What are heat-related illnesses? Heat stroke, the most serious, occurs when the body’s internal thermostat fails. The person’s temperature rises rapidly, the body loses its ability to sweat, and it is unable to cool down. Skin is red, hot, and dry. The pulse is rapid and strong. A throbbing headache, dizziness, and nausea are also common. Body temperatures can rise to 106°F or higher within 10 to 15 minutes, causing death or permanent disability if emergency treatment is not provided.


More common among elders is heat exhaustion, a milder form of heat-related illness that can develop after several days of exposure to high temperatures and inadequate replacement of fluids. Symptoms include heavy sweating, muscle cramps, fatigue, weakness, dizziness, headache, nausea, and fainting. Skin may be cool and moist, the pulse may be fast and weak, and breathing may be fast and shallow. 
Dementia affects the body’s ability to regulate its temperature, which can heighten the impact of heat-related illnesses. Caregivers will often overdress a loved one, making things worse. “If patients are wearing three layers of clothes in the summer, I ask their caregivers to remove a layer,” said Lisa. “It’s best to dress dementia patients as you normally would for the season.”

If you are an elderly loved one’s first line of defense from heat-related stress, what should you do?


Visit at least twice a day, watching for signs of heat exhaustion or heat stroke, especially if your loved one has mild cognitive impairment (MCI) or is in the early stages of dementia. If you have cause for concern, check to see if their cooling system is functioning, keeping in mind that some older adults confuse the heat and cooling settings. If their living space is too warm or their system isn’t working, arrange for them to go to a cooled space.

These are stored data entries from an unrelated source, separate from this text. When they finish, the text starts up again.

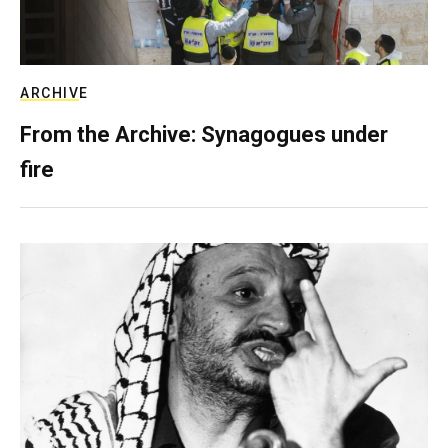
ARCHIVE
From the Archive: Synagogues under
fire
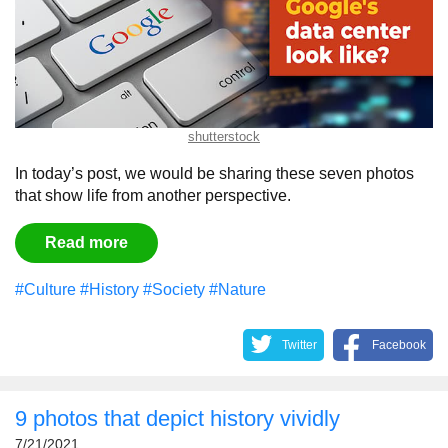
shutterstock
In today’s post, we would be sharing these seven photos
that show life from another perspective.
Read more
#Culture
#History
#Society
#Nature
Twitter
Facebook
9 photos that depict history vividly
7/21/2021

Make sure they are drinking enough water. Many older adults don’t, especially those with dementia. “Shoot for a sip or two every few minutes,” counseled Lisa, who noted that many dementia patients can’t tolerate water in larger doses. “Some demented patients forget they need water. Others can’t remember how to lift a glass and drink. They are totally dependent on their caregivers to stay hydrated.”


If your elderly loved one refuses to drink, adding a packet of flavoring may make the water more palatable. Gatorade is another option that works well. “Just be careful not to put your love one into fluid overload,” said Lisa, adding that the elder’s physician will be key in helping you strike the balance. 


Heat-related illnesses in older adults often result in a trip to the emergency room or a hospital stay. Both can lead to hospital trauma which can accelerate behavior changes in a geriatric or dementia patient who would otherwise be cognitively stable at home. “It can take weeks to come out of this fog,” added Lisa. “Prevention is always the best medicine.”